Post-Pandemic, Orange County’s Housing Market is Finally Cooling Off
In the last few years, the COVID-19 pandemic caused a buying flurry in the housing market nationwide, and Orange County was certainly no exception. CEO and partner of Active Realty in Irvine, Suzanne Seini, has insider experience with the chaos of the Orange County housing market in recent years.
“Over the past couple of years, we saw a lot of buyers experience heartbreak,” Seini explains. “So many were trying hard and needed to get into a home because of changes in their lie or growing family, and they couldn’t do it.” With reduced mortgage rates, inventory, and rapidly changing lifestyles, houses couldn’t flee the market fast enough. Seini says that now the city is finally seeing a break from the fast-paced environment. “It’s a little fairer now… [buyers] are in a better position.”
Federal crack-downs on interest rates and inflation have caused many buyers to back off, which is forcing the market to stabilize. A sales associate at Pacific Sotheby in Laguna Beach, Josh Schroeder, compares the housing market to cars speeding on the highway. “Here we are traveling down the highway going the 65 miles per hour speed limit, and then when the pandemic hit, everyone was going 165 miles per hour. The police officer — the Feds have caught up — and real estate is pumping their brakes. Now, we’re going about 75 miles per hour.”
Schroeder embraces this change readily. “There’s nothing wrong with this kind of normalization happening.” The shifting market is changing the public opinion on buying and selling conditions. The Fannie Mae Home Purchase Sentiment Index reported that only 17% of respondents believe now is a good time to buy a home. Between less favorable mortgage rates and slowing home price growth, the intense heat of the Orange County market is bound to be short-lived. However, the market still favors home sellers hand over fist.
In the last few weeks, the expected market time in Orange County dropped from 72 to 67 days, meaning houses stay on the market for only 2 months before they escrow. The market looks like it may maintain its steam throughout the rest of the year. Beyond that, any market time under 90 days is considered a seller’s market, and the current active inventory remains over 30% less than the three-year average pre-pandemic. The housing inventory still needs time to replenish before prices drop.

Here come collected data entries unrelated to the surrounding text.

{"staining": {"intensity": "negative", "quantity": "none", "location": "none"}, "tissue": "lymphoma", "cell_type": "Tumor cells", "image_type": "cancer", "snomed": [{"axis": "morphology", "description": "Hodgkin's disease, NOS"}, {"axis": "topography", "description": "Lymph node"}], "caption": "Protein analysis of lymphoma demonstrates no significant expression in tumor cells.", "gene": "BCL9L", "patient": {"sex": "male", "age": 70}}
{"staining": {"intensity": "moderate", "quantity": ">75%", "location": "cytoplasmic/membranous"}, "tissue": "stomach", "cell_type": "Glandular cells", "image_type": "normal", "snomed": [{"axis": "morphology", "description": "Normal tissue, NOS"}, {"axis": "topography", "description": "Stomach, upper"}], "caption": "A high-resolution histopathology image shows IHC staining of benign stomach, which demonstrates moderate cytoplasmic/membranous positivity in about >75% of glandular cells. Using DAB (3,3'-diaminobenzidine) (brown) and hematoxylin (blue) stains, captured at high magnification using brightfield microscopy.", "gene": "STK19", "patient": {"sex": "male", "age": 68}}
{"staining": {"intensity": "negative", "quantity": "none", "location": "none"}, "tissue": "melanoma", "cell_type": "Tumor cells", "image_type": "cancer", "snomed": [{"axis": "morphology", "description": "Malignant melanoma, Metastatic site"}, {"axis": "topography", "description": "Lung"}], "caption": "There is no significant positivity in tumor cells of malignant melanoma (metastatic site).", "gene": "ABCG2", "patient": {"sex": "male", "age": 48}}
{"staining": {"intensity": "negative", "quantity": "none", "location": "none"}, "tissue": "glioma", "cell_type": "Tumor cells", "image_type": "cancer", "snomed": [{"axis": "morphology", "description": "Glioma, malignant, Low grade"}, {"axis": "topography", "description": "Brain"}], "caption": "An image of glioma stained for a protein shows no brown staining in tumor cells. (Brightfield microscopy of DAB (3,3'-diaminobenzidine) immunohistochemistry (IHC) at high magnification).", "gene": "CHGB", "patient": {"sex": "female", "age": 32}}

While the market is beginning to see a cool-off from mid-pandemic conditions, the rush to claim a market crash is hasty and ill-advised. Schoeder reminds buyers and sellers to remain realistic within the current market and not focus on the sudden appreciation that occurred during the pandemic. “Gone are the days of 20% or 30% price appreciation like we saw during pandemic. We’ll still see price appreciation, but it’ll be normal.”
Sellers are advised to adjust their expectations but remain optimistic. Houses are not going to sell as rapidly, or as high over asking price, but this doesn’t mean it’s a bad time to sell. “You’re not going to see 30 offers or $100K over ask,” Seini says.
For buyers, the market is becoming more manageable and more reasonable opportunities are arising. “[Buyers] hold the cards now. They were able to put in offers at under asking price and eventually ended up buying a home at the list price,” Seini explains as conditions improve for her clients this year compared to 2021. “They had that negotiating room to buy a house and didn’t have to give their firstborn to get it.”